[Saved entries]
§
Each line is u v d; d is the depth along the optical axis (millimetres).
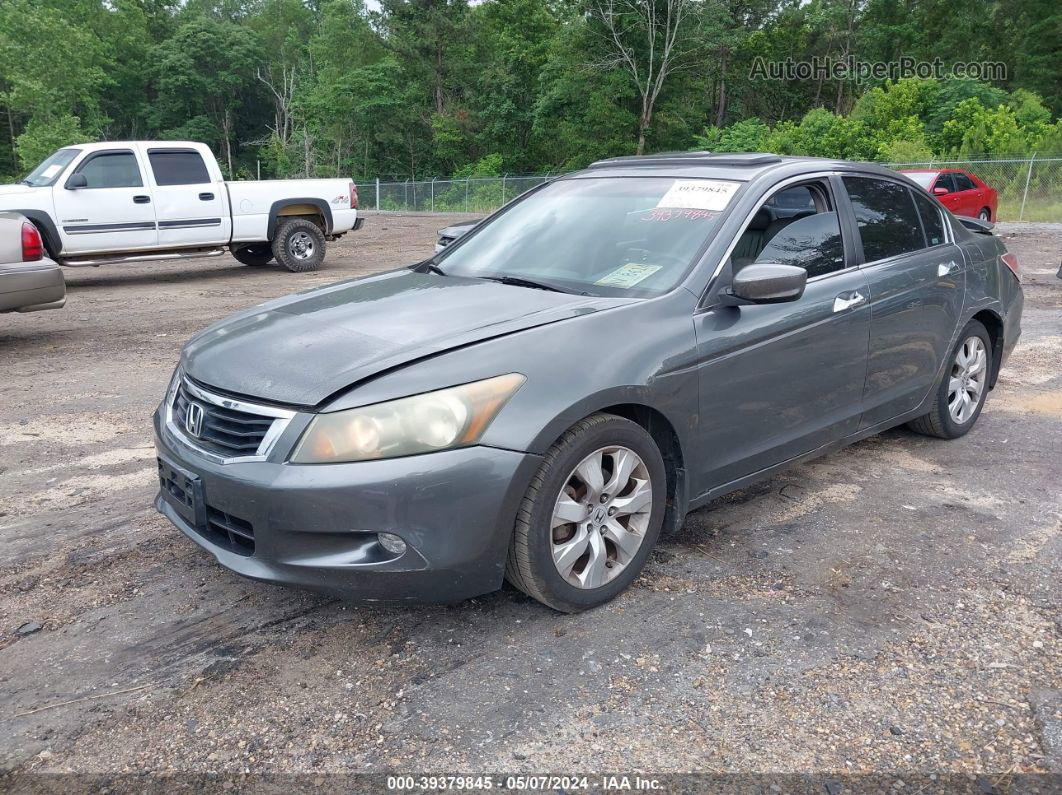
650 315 3252
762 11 57000
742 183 3812
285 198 13766
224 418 2916
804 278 3307
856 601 3246
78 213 11766
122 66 76625
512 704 2625
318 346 3047
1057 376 6891
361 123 56562
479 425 2744
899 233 4555
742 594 3293
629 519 3230
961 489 4406
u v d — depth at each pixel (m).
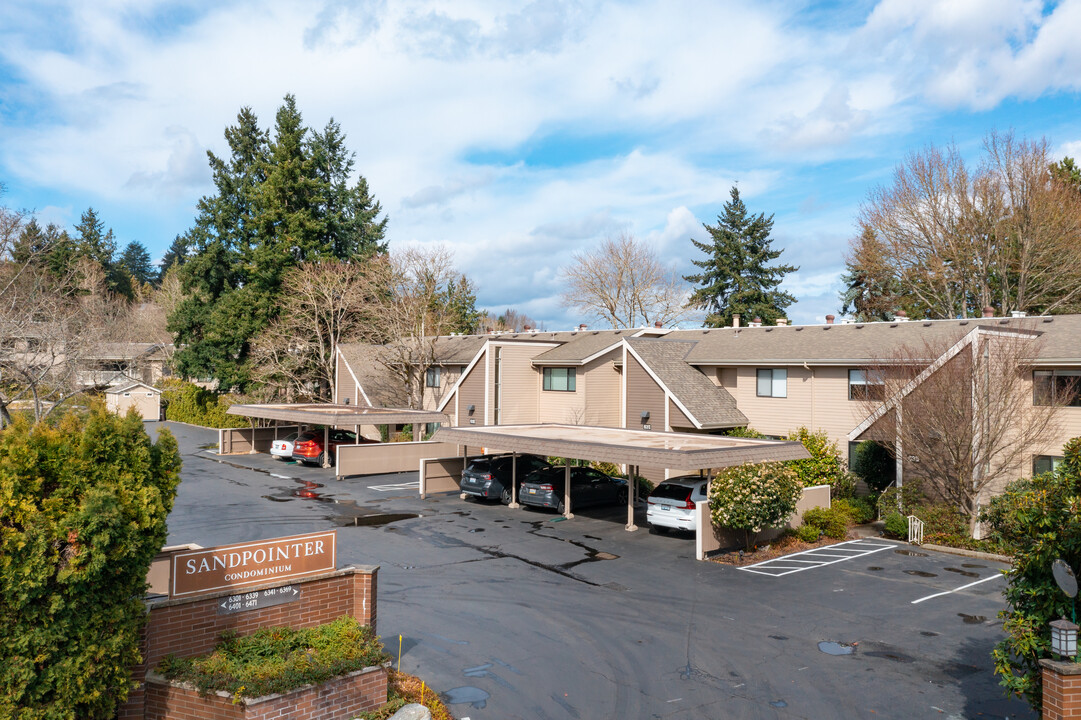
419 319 45.38
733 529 20.83
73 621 8.14
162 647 9.83
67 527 7.99
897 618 15.01
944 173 43.56
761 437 29.50
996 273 42.56
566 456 23.09
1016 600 9.17
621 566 18.91
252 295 49.81
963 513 22.47
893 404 23.92
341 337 50.38
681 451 20.28
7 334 29.36
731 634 13.98
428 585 16.77
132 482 8.91
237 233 56.03
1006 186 41.88
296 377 47.56
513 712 10.59
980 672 12.19
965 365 22.62
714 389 32.19
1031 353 23.48
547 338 42.38
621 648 13.18
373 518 24.22
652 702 10.98
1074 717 7.83
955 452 22.17
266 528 22.38
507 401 36.56
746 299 62.59
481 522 23.95
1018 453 22.39
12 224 33.56
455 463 30.03
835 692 11.37
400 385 46.28
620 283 64.56
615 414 34.12
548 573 18.05
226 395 58.53
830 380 29.31
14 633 7.73
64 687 8.02
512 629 14.05
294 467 36.28
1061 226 40.59
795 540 22.11
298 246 50.62
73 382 31.59
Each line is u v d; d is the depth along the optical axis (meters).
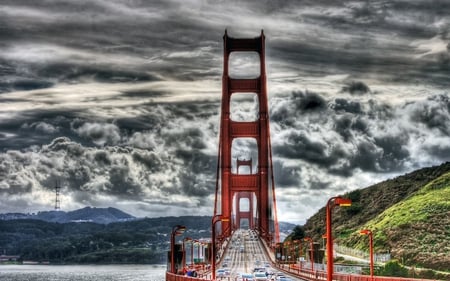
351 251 191.62
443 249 165.38
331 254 68.62
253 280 127.31
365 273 141.75
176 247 140.50
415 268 147.00
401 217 198.00
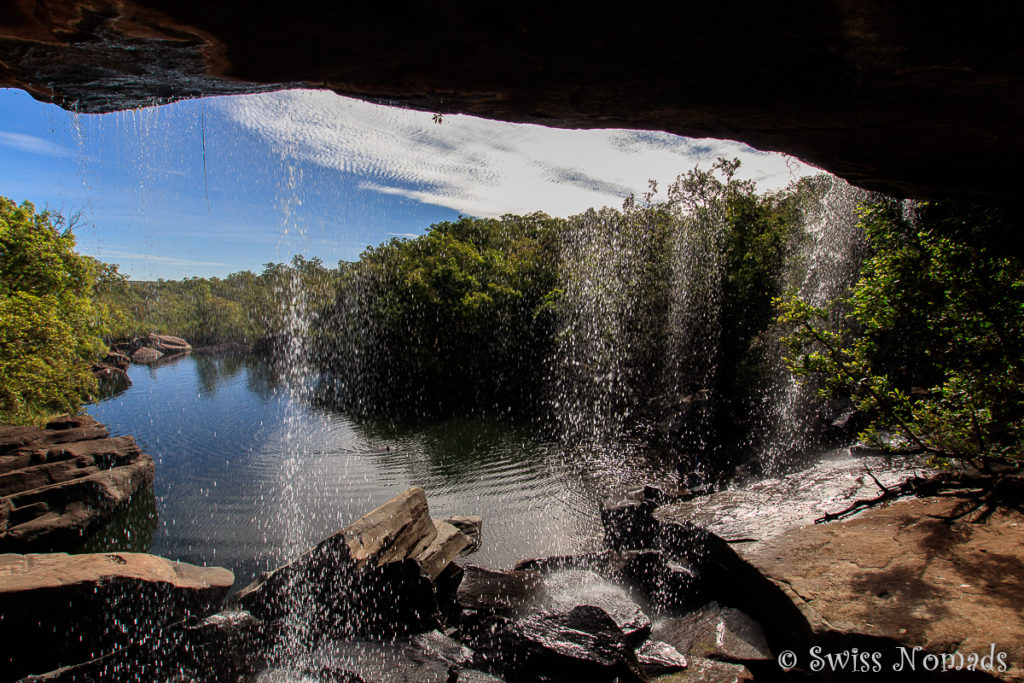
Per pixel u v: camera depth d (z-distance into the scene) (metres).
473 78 2.39
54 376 18.44
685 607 5.73
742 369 16.98
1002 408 5.05
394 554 7.34
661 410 17.78
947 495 5.48
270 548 9.97
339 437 19.05
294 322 49.28
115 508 12.16
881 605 3.92
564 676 4.75
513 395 25.42
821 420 13.00
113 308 35.66
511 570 7.42
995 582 3.89
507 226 39.44
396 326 30.48
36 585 6.24
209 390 32.72
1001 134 2.48
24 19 2.01
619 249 22.69
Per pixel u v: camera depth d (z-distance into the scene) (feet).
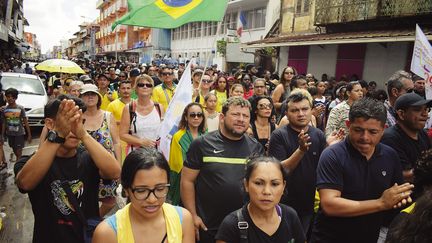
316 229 9.51
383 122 8.42
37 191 8.52
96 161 8.52
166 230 6.79
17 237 15.46
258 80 23.22
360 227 8.78
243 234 7.45
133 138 16.78
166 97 24.06
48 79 50.06
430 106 10.54
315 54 56.39
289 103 12.47
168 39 139.54
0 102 27.20
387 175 8.89
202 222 10.28
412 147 10.64
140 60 152.05
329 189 8.63
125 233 6.54
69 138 8.29
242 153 10.54
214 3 19.99
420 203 5.32
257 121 16.46
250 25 84.17
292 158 10.89
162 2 20.59
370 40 39.55
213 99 18.38
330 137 11.93
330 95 34.37
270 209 7.43
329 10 51.60
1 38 66.33
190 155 10.73
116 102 20.29
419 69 16.14
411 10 39.24
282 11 67.05
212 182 10.25
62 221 8.54
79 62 77.41
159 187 6.47
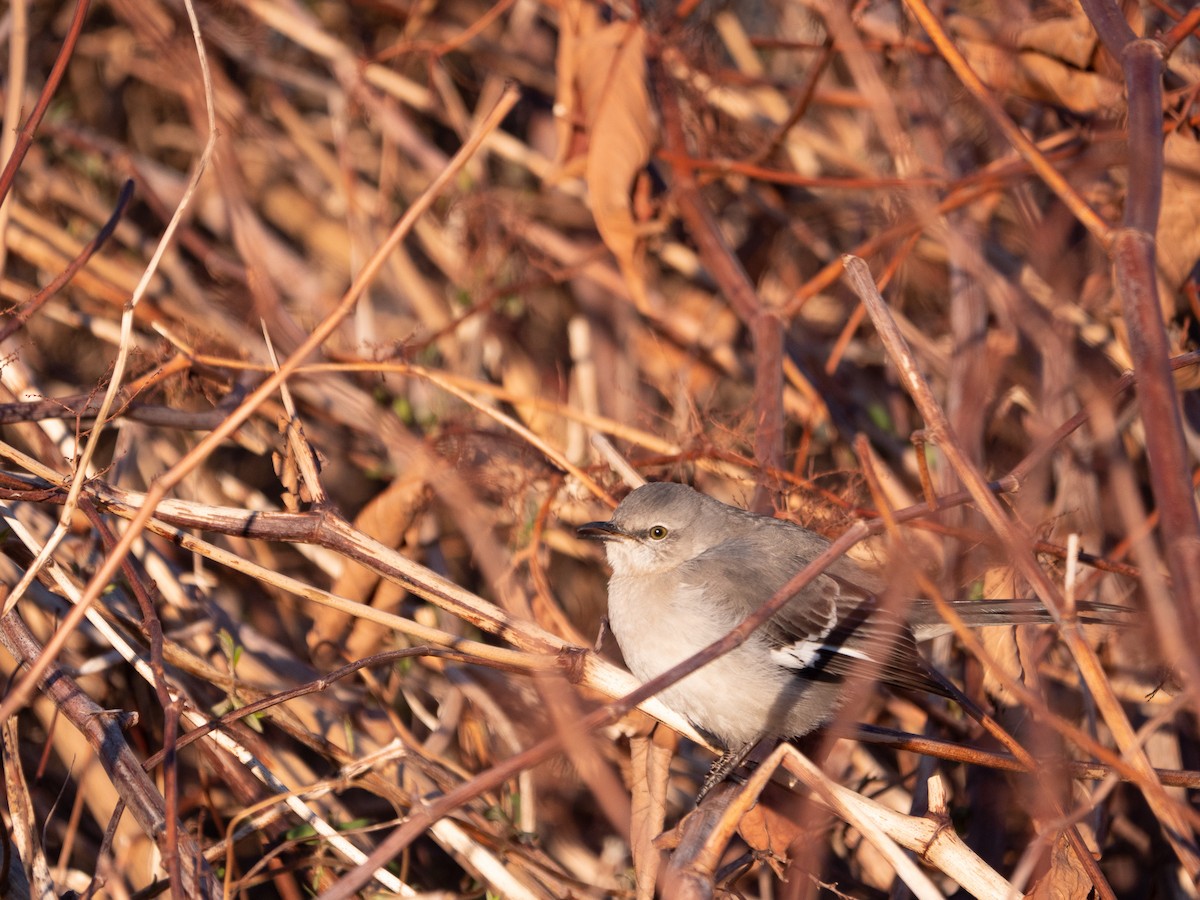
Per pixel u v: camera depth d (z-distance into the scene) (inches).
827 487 305.1
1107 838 257.1
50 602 252.4
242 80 392.5
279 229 375.2
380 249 186.9
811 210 367.2
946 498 204.8
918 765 255.0
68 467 236.1
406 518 267.4
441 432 290.4
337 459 313.1
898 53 303.9
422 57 390.3
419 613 278.4
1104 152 263.6
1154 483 115.9
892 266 289.4
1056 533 260.5
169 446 300.4
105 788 246.1
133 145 387.2
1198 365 246.4
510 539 290.0
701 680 230.4
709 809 207.2
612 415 331.6
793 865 210.1
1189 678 108.0
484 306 309.9
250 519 213.8
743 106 366.3
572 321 349.7
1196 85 239.6
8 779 214.7
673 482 270.8
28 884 211.5
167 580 269.4
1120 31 165.2
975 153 313.4
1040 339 263.4
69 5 378.9
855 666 223.6
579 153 317.1
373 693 272.7
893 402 331.0
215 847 209.5
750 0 404.2
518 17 395.2
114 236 351.3
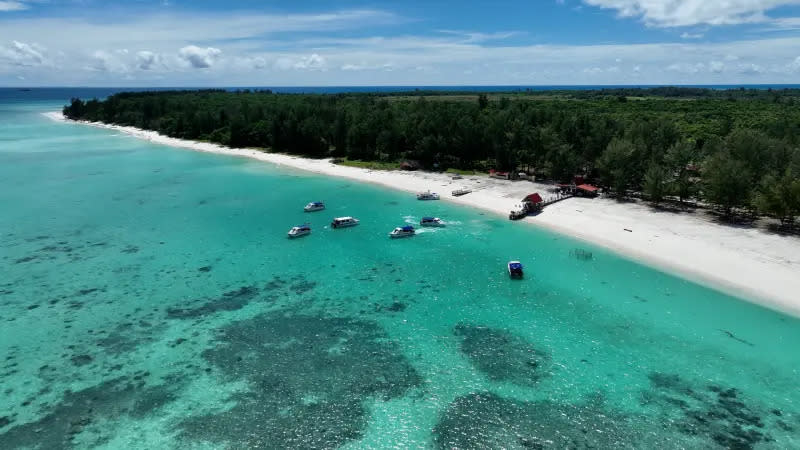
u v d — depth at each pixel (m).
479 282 59.31
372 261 66.19
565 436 35.12
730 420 36.41
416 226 80.44
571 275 60.53
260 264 65.31
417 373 42.12
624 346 45.72
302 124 151.25
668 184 83.81
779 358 43.41
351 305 54.03
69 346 45.88
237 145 170.12
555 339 47.03
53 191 104.06
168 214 87.88
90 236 75.75
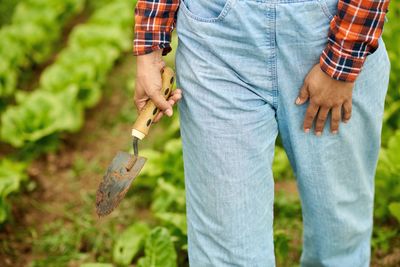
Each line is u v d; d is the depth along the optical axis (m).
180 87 2.07
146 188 3.75
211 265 2.12
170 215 3.09
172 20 2.03
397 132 3.25
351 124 2.04
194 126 2.03
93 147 4.30
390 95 3.82
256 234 2.08
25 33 5.25
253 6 1.83
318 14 1.82
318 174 2.10
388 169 3.16
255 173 2.02
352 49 1.81
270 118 2.02
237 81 1.95
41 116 4.18
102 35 5.21
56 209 3.73
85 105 4.59
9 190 3.48
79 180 3.97
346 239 2.31
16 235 3.53
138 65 2.08
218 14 1.88
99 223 3.55
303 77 1.93
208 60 1.95
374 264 3.07
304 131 2.02
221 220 2.04
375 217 3.30
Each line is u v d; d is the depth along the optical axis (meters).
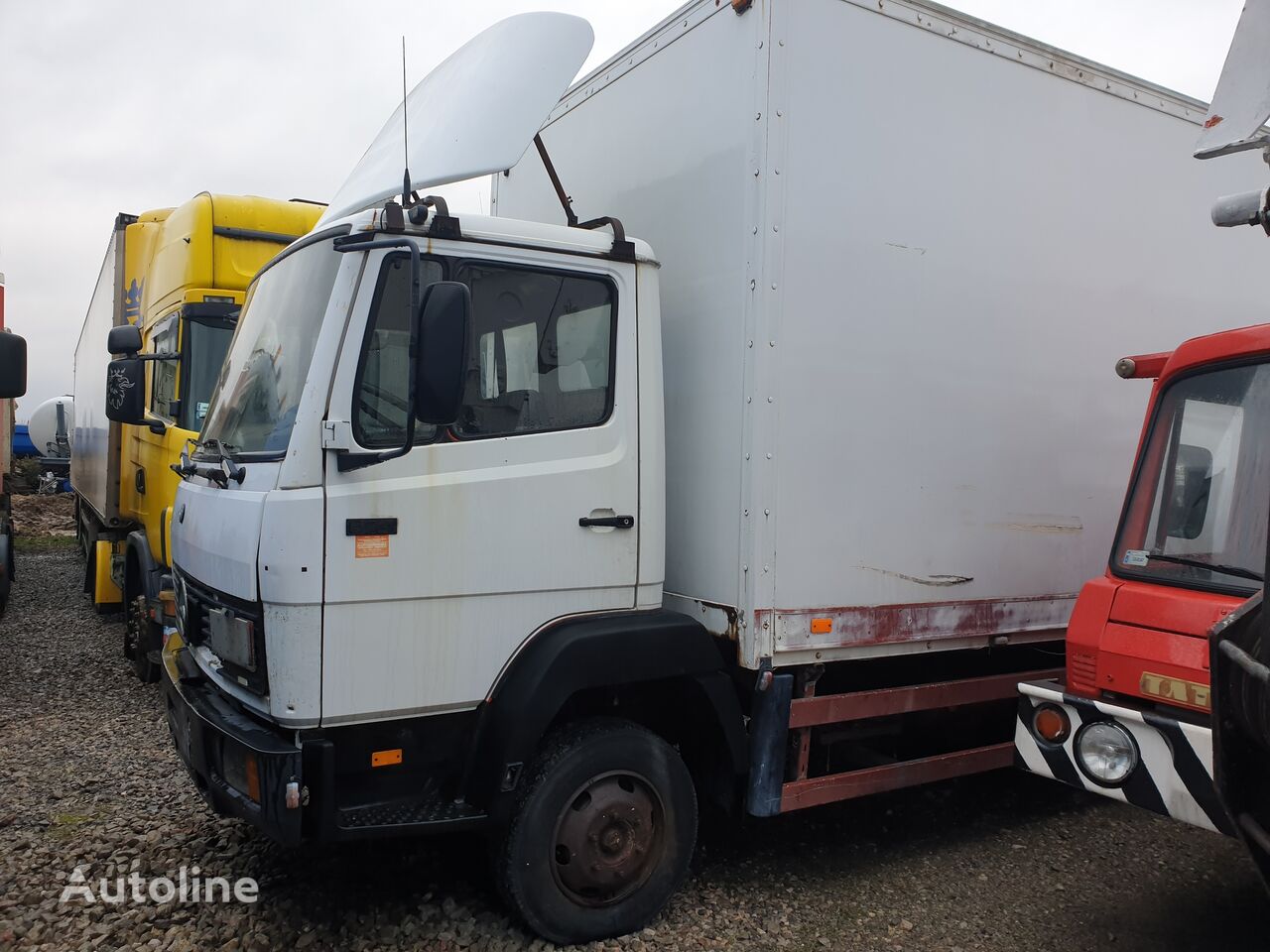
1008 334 4.23
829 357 3.68
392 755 3.21
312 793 3.02
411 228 3.21
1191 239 4.94
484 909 3.64
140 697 6.59
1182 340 4.92
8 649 8.06
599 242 3.56
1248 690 2.46
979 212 4.11
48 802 4.60
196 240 6.26
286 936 3.41
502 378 3.34
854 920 3.72
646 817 3.56
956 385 4.06
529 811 3.31
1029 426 4.32
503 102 3.47
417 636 3.17
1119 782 3.19
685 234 3.88
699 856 4.28
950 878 4.14
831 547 3.70
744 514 3.52
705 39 3.82
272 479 3.06
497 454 3.30
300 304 3.37
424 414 2.92
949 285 4.02
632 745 3.52
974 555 4.14
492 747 3.26
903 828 4.69
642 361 3.62
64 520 19.56
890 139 3.82
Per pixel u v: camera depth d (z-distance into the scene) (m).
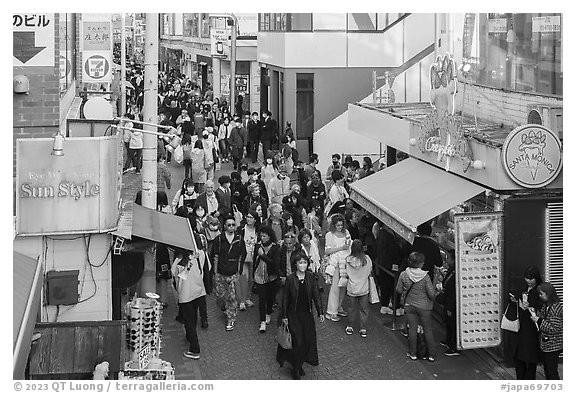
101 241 10.25
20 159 9.76
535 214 11.83
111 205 10.14
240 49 36.03
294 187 17.86
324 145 27.88
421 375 11.60
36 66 10.68
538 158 11.80
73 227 9.98
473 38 17.19
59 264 10.14
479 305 11.88
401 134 16.75
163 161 25.80
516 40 15.52
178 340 12.99
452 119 13.61
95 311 10.28
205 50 45.03
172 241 11.27
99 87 20.31
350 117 21.25
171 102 37.66
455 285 11.95
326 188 21.19
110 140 10.07
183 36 54.44
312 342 11.53
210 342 12.92
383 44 28.42
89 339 8.80
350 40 28.39
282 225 14.51
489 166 12.21
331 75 28.47
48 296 10.02
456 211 14.13
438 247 12.79
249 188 17.83
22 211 9.80
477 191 12.70
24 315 7.45
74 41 19.00
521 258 11.84
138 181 19.91
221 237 13.41
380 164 23.11
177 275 12.17
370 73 28.52
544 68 14.62
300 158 29.00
§
**What the task asks**
Copy all lines of the records in which the string "optical" can be found.

**Exercise answer**
Each line is u v d; d is the depth along the optical axis (millimetres).
Each line is u v d; d is the depth along the optical axis (meters).
Each line is u v d; d is the depth along the optical axis (m).
Each line is u v d; d is the depth along the optical axis (meters).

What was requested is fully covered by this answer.